## [PROBLEM DESCRIPTION]
Exclude any images and output the remaining records exactly.

## [ENTRIES SUPPLIED]
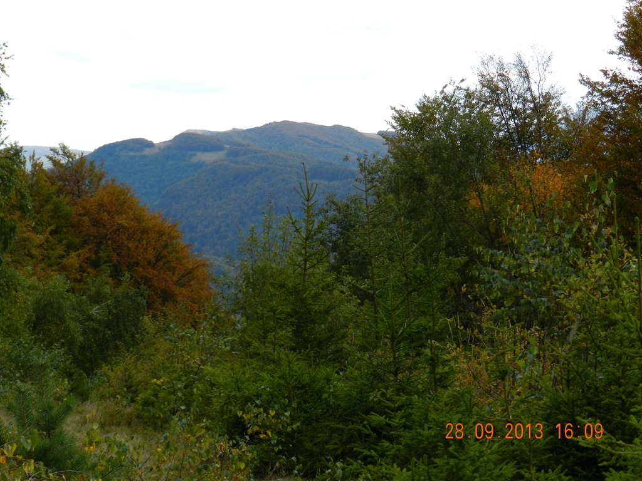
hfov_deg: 19.6
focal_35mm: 100
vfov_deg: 14.8
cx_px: 321
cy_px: 240
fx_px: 1855
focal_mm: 17.7
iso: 160
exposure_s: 1/100
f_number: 4.6
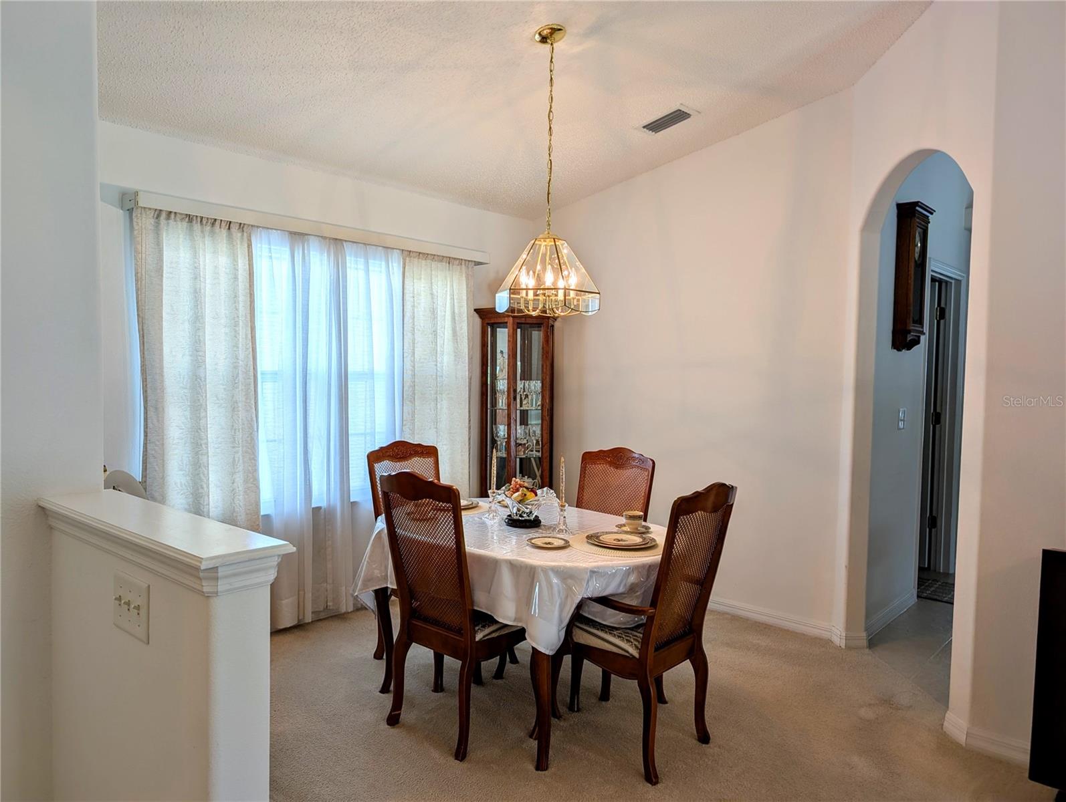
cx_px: 533
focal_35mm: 24
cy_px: 401
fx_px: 740
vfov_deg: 56.9
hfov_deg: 71.5
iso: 29
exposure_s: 1/120
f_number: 1.68
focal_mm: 6.9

## [TASK OUTPUT]
hfov_deg: 19.6
focal_35mm: 100
vfov_deg: 14.8
cx_px: 321
cy_px: 240
fx_px: 1855
focal_mm: 17.7
iso: 160
exposure_s: 1/100
f_number: 4.6
cx_px: 533
focal_35mm: 24
cy_px: 401
fx_px: 740
vfov_deg: 56.9
hfov_deg: 71.5
iso: 29
exposure_s: 1/120
f_number: 1.68
focal_mm: 6.9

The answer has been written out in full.